» **What to do**:
Copy the lines below word for word, starting at the line that contains "city: Riedstadt" and ending at the line that contains "longitude: 7.0543", with both of those lines included.

[BEGIN Record set]

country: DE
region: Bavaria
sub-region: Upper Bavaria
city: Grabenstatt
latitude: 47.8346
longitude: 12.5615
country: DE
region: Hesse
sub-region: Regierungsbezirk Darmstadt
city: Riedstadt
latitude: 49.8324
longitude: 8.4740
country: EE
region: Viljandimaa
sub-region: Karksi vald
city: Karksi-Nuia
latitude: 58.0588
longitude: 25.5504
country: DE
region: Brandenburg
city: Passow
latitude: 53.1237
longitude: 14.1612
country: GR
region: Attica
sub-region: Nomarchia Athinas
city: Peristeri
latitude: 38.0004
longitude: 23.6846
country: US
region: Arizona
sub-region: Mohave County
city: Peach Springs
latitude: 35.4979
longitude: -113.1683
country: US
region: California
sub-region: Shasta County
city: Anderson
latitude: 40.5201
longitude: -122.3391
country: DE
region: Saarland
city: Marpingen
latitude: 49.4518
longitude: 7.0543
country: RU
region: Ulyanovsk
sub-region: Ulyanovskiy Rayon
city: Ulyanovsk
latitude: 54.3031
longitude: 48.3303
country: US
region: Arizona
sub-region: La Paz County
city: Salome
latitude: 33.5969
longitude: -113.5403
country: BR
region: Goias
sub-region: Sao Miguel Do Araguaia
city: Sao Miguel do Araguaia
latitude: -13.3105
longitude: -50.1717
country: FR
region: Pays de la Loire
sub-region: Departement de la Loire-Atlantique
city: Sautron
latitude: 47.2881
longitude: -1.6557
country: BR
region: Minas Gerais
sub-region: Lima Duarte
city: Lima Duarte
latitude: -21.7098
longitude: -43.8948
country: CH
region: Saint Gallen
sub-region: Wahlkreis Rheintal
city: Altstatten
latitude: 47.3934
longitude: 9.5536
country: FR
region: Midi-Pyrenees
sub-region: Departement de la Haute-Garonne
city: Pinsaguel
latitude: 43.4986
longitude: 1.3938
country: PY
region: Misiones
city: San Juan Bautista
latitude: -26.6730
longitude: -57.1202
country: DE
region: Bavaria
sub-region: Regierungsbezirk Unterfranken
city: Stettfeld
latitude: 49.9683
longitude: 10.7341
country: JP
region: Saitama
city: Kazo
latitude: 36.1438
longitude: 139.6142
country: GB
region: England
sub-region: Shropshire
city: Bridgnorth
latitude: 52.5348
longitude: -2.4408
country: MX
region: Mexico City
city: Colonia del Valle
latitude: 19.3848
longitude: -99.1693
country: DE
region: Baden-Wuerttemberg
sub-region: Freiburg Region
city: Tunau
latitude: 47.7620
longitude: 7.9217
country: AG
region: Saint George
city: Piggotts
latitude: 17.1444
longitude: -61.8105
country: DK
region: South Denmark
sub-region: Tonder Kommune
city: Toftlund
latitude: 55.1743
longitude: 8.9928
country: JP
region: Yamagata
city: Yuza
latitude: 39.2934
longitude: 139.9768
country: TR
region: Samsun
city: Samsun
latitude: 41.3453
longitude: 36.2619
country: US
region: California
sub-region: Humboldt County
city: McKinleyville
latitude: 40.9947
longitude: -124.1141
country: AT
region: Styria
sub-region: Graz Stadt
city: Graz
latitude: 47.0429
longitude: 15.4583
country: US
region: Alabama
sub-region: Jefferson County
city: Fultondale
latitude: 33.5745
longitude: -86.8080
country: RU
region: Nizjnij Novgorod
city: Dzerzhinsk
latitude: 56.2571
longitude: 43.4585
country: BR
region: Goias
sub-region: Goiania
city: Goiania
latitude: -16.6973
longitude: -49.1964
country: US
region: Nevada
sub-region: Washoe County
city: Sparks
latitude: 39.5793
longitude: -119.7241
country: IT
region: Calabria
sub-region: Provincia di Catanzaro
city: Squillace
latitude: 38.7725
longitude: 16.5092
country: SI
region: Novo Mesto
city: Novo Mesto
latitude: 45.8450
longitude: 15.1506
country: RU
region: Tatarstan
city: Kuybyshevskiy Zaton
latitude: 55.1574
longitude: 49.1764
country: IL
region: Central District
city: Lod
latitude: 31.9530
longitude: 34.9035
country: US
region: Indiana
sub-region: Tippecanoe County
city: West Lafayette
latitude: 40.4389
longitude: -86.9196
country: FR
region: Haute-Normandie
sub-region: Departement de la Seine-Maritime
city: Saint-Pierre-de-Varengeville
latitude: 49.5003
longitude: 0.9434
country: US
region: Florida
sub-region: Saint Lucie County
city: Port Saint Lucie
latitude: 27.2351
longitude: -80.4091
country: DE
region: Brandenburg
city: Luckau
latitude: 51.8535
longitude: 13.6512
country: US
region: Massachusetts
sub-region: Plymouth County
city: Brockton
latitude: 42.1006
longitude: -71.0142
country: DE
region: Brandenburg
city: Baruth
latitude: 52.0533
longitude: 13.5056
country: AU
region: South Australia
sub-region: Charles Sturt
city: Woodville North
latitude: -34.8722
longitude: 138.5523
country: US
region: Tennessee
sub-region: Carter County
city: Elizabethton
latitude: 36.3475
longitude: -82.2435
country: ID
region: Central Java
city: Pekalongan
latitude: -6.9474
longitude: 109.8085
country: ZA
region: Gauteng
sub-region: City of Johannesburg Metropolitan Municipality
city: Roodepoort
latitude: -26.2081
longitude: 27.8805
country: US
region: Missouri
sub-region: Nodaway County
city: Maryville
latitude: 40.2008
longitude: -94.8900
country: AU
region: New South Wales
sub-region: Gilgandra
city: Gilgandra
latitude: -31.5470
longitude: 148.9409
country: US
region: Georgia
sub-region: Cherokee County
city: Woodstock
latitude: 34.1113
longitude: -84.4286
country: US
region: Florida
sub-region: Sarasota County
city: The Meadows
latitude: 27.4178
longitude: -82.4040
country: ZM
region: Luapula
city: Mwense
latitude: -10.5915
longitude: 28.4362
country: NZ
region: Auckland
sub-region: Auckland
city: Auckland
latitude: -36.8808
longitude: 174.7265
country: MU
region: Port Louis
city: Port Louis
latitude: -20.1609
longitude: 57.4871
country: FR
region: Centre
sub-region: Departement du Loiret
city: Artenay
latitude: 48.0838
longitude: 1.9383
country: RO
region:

[END Record set]

» **Full answer**:
city: Riedstadt
latitude: 49.8324
longitude: 8.4740
country: EE
region: Viljandimaa
sub-region: Karksi vald
city: Karksi-Nuia
latitude: 58.0588
longitude: 25.5504
country: DE
region: Brandenburg
city: Passow
latitude: 53.1237
longitude: 14.1612
country: GR
region: Attica
sub-region: Nomarchia Athinas
city: Peristeri
latitude: 38.0004
longitude: 23.6846
country: US
region: Arizona
sub-region: Mohave County
city: Peach Springs
latitude: 35.4979
longitude: -113.1683
country: US
region: California
sub-region: Shasta County
city: Anderson
latitude: 40.5201
longitude: -122.3391
country: DE
region: Saarland
city: Marpingen
latitude: 49.4518
longitude: 7.0543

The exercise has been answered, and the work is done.